Maladie du charbon : diagnostic

Outre les signes cliniques assez caractéristiques, le diagnostic de la maladie du charbon repose sur des techniques biologiques :

  • Le sang, le liquide céphalorachidien ou les vésicules cutanées sont mis en culture pour faire croitre la bactérie dans un laboratoire de niveau 3 (normes adaptées). Les cultures sont ensuite identifiées par les caractéristiques physico-chimiques de la bactérie ;
  • La recherche par PCR (Polymerase Chain Reaction) est une alternative au diagnostic, l'ADN de la bactérie est amplifiée par des techniques de biologie moléculaire ;
  • Le diagnostic par sérologie : recherche d'anticorps spécifiques sanguins dirigés contre le Bacille anthracis peut également contribuer au diagnostic.
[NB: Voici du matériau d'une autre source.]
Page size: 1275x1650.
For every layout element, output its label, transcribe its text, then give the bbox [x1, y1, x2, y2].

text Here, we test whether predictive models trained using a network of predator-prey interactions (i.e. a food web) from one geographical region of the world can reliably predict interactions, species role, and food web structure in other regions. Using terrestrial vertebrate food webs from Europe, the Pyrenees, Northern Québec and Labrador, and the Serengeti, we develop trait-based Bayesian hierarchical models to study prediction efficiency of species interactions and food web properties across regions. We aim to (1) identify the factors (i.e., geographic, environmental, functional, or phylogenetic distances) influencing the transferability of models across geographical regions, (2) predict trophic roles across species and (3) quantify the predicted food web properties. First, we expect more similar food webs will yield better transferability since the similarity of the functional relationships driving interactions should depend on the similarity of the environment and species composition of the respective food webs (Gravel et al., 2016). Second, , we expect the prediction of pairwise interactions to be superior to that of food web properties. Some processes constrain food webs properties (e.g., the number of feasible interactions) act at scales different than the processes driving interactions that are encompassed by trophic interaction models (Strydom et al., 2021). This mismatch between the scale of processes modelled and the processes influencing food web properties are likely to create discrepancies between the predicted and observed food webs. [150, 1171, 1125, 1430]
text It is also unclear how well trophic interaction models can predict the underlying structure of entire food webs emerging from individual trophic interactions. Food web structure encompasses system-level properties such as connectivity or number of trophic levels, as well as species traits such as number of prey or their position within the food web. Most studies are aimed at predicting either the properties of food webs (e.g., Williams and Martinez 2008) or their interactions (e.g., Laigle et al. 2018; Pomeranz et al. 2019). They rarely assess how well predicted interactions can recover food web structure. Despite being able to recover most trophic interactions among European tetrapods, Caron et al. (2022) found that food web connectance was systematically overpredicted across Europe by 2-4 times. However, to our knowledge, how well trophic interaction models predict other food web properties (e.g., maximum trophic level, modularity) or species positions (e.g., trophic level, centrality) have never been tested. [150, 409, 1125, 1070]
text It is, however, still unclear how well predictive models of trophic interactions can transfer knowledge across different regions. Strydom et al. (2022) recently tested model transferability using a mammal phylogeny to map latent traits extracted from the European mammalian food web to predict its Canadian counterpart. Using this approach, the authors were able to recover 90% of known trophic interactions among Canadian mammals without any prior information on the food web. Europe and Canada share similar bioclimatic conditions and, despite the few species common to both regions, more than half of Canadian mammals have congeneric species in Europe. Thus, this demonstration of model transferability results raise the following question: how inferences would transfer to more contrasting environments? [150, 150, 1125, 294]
Traitement de la maladie du charbon

Le traitement de la maladie du charbon repose sur l'administration d'antibiotique : de ciprofloxacine en première intention.

L'amoxicilline, la doxycycline, l'érythromycine ou la clarythromycine peuvent être utilisés en deuxième intention et selon le résultats de l'antibiogramme (test de la sensibilité du Bacille anthracis aux antibiotiques).

La prévention de l'anthrax

L'autopsie des animaux contaminés ou suspectés contaminés ne doit jamais être réalisée pour prévenir la diffusion des spores. Les cadavres doivent être incinérés ou enfouis à au moins deux mètres sous la terre après obstruction des orifices corporels avec de la chaux.

Tous les professionnels en contact avec les animaux susceptibles de contracter la maladie du charbon doivent être informés :

  • éleveurs ;
  • travailleurs de laine ;
  • bouchers ;
  • tanneurs ;
  • vétérinaire.

La vaccination est efficace chez les animaux mais n'est utilisée que dans les troupeaux où des cas de maladie du charbon ont été retrouvés.

Chez l'homme, la vaccination semble faiblement documentée mais peu performante, elle est réservée aux groupes à haut risque et à certains militaires.